*Task to carry out*:
Retype every one of these lines word for word, in the same order.

__________

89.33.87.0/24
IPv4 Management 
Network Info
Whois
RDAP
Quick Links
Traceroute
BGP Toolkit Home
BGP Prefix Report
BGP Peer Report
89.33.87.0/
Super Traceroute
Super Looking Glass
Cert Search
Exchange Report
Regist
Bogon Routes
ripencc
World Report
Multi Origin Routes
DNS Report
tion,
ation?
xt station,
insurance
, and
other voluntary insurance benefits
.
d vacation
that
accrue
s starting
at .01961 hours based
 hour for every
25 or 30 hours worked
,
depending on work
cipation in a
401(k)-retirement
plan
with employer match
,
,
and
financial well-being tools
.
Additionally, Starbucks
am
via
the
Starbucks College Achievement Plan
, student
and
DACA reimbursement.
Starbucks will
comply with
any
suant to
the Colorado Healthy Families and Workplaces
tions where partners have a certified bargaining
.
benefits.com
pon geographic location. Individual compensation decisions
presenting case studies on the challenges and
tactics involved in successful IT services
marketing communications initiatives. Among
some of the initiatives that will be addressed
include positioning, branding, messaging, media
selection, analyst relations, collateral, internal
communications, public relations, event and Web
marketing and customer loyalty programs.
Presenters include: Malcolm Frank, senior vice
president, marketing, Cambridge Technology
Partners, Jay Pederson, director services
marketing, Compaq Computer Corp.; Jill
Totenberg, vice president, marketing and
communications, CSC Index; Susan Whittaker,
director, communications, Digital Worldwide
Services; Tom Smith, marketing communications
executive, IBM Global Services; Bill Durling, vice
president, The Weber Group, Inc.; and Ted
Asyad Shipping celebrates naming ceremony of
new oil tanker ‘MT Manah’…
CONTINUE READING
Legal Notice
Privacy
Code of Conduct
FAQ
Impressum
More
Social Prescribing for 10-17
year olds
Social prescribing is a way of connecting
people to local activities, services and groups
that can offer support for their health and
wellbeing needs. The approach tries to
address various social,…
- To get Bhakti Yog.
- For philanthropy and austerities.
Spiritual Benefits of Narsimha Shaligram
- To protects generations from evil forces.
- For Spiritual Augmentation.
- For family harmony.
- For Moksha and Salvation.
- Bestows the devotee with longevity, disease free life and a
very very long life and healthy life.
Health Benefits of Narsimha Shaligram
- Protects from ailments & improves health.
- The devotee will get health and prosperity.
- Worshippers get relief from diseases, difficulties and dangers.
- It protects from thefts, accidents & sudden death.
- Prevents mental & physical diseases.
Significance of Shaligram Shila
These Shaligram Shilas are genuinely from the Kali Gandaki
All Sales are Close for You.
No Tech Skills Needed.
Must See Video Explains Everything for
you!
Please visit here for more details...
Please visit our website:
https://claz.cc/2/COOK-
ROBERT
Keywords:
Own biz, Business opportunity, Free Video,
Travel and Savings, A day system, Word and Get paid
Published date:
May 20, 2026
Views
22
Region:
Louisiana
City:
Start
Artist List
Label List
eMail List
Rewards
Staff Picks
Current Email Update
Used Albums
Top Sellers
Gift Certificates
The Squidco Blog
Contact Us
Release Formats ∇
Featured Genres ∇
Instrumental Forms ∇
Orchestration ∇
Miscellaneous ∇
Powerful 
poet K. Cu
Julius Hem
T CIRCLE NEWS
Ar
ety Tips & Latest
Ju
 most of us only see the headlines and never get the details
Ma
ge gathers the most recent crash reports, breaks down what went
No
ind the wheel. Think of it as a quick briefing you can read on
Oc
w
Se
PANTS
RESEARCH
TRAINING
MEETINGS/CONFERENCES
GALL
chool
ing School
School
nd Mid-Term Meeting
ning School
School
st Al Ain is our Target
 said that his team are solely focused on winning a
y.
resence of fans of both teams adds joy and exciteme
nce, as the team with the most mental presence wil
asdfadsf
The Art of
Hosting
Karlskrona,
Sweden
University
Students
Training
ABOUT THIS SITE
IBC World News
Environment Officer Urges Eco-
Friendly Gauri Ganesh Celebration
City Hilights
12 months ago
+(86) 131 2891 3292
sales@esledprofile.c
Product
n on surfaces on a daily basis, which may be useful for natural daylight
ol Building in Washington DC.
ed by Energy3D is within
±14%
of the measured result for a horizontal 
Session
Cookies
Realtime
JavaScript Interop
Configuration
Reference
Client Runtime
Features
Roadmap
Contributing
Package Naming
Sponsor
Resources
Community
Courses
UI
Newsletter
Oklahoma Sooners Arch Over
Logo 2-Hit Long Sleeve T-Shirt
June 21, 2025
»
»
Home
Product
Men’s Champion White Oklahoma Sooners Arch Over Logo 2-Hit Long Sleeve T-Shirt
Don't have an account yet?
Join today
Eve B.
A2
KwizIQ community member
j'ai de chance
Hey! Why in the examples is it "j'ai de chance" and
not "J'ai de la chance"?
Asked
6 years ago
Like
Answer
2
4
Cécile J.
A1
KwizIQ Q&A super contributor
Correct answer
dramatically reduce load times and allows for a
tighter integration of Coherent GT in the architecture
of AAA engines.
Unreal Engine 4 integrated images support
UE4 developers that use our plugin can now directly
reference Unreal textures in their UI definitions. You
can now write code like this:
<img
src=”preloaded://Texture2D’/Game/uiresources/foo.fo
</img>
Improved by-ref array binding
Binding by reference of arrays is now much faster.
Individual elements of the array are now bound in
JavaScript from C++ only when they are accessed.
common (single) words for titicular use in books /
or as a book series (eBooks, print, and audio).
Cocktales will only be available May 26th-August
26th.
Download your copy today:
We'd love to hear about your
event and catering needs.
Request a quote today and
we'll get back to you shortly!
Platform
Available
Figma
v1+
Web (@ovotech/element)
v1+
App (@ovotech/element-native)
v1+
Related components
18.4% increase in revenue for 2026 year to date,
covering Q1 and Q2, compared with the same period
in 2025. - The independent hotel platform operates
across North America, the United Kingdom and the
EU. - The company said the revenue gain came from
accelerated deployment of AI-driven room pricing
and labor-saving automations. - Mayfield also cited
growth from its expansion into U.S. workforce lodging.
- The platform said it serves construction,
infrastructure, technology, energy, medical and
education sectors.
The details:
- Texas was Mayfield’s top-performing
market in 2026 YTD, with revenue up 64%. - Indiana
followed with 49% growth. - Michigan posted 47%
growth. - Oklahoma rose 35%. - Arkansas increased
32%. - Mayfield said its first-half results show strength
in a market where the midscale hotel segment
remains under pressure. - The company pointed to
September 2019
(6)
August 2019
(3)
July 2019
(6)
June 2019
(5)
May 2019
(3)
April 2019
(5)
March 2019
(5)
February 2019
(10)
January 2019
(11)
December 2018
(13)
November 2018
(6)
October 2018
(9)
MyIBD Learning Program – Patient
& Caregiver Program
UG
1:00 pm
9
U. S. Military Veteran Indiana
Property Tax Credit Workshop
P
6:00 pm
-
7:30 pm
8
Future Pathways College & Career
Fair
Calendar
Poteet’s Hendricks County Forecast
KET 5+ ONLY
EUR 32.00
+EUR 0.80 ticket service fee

__________

*Response area*:
89.33.87.0/24
IPv4 Management 
Network Info
Whois
RDAP
Quick Links
Traceroute
BGP Toolkit Home
BGP Prefix Report
BGP Peer Report
89.33.87.0/
Super Traceroute
Super Looking Glass
Cert Search
Exchange Report
Regist
Bogon Routes
ripencc
World Report
Multi Origin Routes
DNS Report
tion,
ation?
xt station,
insurance
, and
other voluntary insurance benefits
.
d vacation
that
accrue
s starting
at .01961 hours based
 hour for every
25 or 30 hours worked
,
depending on work
cipation in a
401(k)-retirement
plan
with employer match
,
,
and
financial well-being tools
.
Additionally, Starbucks
am
via
the
Starbucks College Achievement Plan
, student
and
DACA reimbursement.
Starbucks will
comply with
any
suant to
the Colorado Healthy Families and Workplaces
tions where partners have a certified bargaining
.
benefits.com
pon geographic location. Individual compensation decisions
presenting case studies on the challenges and
tactics involved in successful IT services
marketing communications initiatives. Among
some of the initiatives that will be addressed
include positioning, branding, messaging, media
selection, analyst relations, collateral, internal
communications, public relations, event and Web
marketing and customer loyalty programs.
Presenters include: Malcolm Frank, senior vice
president, marketing, Cambridge Technology
Partners, Jay Pederson, director services
marketing, Compaq Computer Corp.; Jill
Totenberg, vice president, marketing and
communications, CSC Index; Susan Whittaker,
director, communications, Digital Worldwide
Services; Tom Smith, marketing communications
executive, IBM Global Services; Bill Durling, vice
president, The Weber Group, Inc.; and Ted
Asyad Shipping celebrates naming ceremony of
new oil tanker ‘MT Manah’…
CONTINUE READING
Legal Notice
Privacy
Code of Conduct
FAQ
Impressum
More
Social Prescribing for 10-17
year olds
Social prescribing is a way of connecting
people to local activities, services and groups
that can offer support for their health and
wellbeing needs. The approach tries to
address various social,…
- To get Bhakti Yog.
- For philanthropy and austerities.
Spiritual Benefits of Narsimha Shaligram
- To protects generations from evil forces.
- For Spiritual Augmentation.
- For family harmony.
- For Moksha and Salvation.
- Bestows the devotee with longevity, disease free life and a
very very long life and healthy life.
Health Benefits of Narsimha Shaligram
- Protects from ailments & improves health.
- The devotee will get health and prosperity.
- Worshippers get relief from diseases, difficulties and dangers.
- It protects from thefts, accidents & sudden death.
- Prevents mental & physical diseases.
Significance of Shaligram Shila
These Shaligram Shilas are genuinely from the Kali Gandaki
All Sales are Close for You.
No Tech Skills Needed.
Must See Video Explains Everything for
you!
Please visit here for more details...
Please visit our website:
https://claz.cc/2/COOK-
ROBERT
Keywords:
Own biz, Business opportunity, Free Video,
Travel and Savings, A day system, Word and Get paid
Published date:
May 20, 2026
Views
22
Region:
Louisiana
City:
Start
Artist List
Label List
eMail List
Rewards
Staff Picks
Current Email Update
Used Albums
Top Sellers
Gift Certificates
The Squidco Blog
Contact Us
Release Formats ∇
Featured Genres ∇
Instrumental Forms ∇
Orchestration ∇
Miscellaneous ∇
Powerful 
poet K. Cu
Julius Hem
T CIRCLE NEWS
Ar
ety Tips & Latest
Ju
 most of us only see the headlines and never get the details
Ma
ge gathers the most recent crash reports, breaks down what went
No
ind the wheel. Think of it as a quick briefing you can read on
Oc
w
Se
PANTS
RESEARCH
TRAINING
MEETINGS/CONFERENCES
GALL
chool
ing School
School
nd Mid-Term Meeting
ning School
School
st Al Ain is our Target
 said that his team are solely focused on winning a
y.
resence of fans of both teams adds joy and exciteme
nce, as the team with the most mental presence wil
asdfadsf
The Art of
Hosting
Karlskrona,
Sweden
University
Students
Training
ABOUT THIS SITE
IBC World News
Environment Officer Urges Eco-
Friendly Gauri Ganesh Celebration
City Hilights
12 months ago
+(86) 131 2891 3292
sales@esledprofile.c
Product
n on surfaces on a daily basis, which may be useful for natural daylight
ol Building in Washington DC.
ed by Energy3D is within
±14%
of the measured result for a horizontal 
Session
Cookies
Realtime
JavaScript Interop
Configuration
Reference
Client Runtime
Features
Roadmap
Contributing
Package Naming
Sponsor
Resources
Community
Courses
UI
Newsletter
Oklahoma Sooners Arch Over
Logo 2-Hit Long Sleeve T-Shirt
June 21, 2025
»
»
Home
Product
Men’s Champion White Oklahoma Sooners Arch Over Logo 2-Hit Long Sleeve T-Shirt
Don't have an account yet?
Join today
Eve B.
A2
KwizIQ community member
j'ai de chance
Hey! Why in the examples is it "j'ai de chance" and
not "J'ai de la chance"?
Asked
6 years ago
Like
Answer
2
4
Cécile J.
A1
KwizIQ Q&A super contributor
Correct answer
dramatically reduce load times and allows for a
tighter integration of Coherent GT in the architecture
of AAA engines.
Unreal Engine 4 integrated images support
UE4 developers that use our plugin can now directly
reference Unreal textures in their UI definitions. You
can now write code like this:
<img
src=”preloaded://Texture2D’/Game/uiresources/foo.fo
</img>
Improved by-ref array binding
Binding by reference of arrays is now much faster.
Individual elements of the array are now bound in
JavaScript from C++ only when they are accessed.
common (single) words for titicular use in books /
or as a book series (eBooks, print, and audio).
Cocktales will only be available May 26th-August
26th.
Download your copy today:
We'd love to hear about your
event and catering needs.
Request a quote today and
we'll get back to you shortly!
Platform
Available
Figma
v1+
Web (@ovotech/element)
v1+
App (@ovotech/element-native)
v1+
Related components
18.4% increase in revenue for 2026 year to date,
covering Q1 and Q2, compared with the same period
in 2025. - The independent hotel platform operates
across North America, the United Kingdom and the
EU. - The company said the revenue gain came from
accelerated deployment of AI-driven room pricing
and labor-saving automations. - Mayfield also cited
growth from its expansion into U.S. workforce lodging.
- The platform said it serves construction,
infrastructure, technology, energy, medical and
education sectors.
The details:
- Texas was Mayfield’s top-performing
market in 2026 YTD, with revenue up 64%. - Indiana
followed with 49% growth. - Michigan posted 47%
growth. - Oklahoma rose 35%. - Arkansas increased
32%. - Mayfield said its first-half results show strength
in a market where the midscale hotel segment
remains under pressure. - The company pointed to
September 2019
(6)
August 2019
(3)
July 2019
(6)
June 2019
(5)
May 2019
(3)
April 2019
(5)
March 2019
(5)
February 2019
(10)
January 2019
(11)
December 2018
(13)
November 2018
(6)
October 2018
(9)
MyIBD Learning Program – Patient
& Caregiver Program
UG
1:00 pm
9
U. S. Military Veteran Indiana
Property Tax Credit Workshop
P
6:00 pm
-
7:30 pm
8
Future Pathways College & Career
Fair
Calendar
Poteet’s Hendricks County Forecast
KET 5+ ONLY
EUR 32.00
+EUR 0.80 ticket service fee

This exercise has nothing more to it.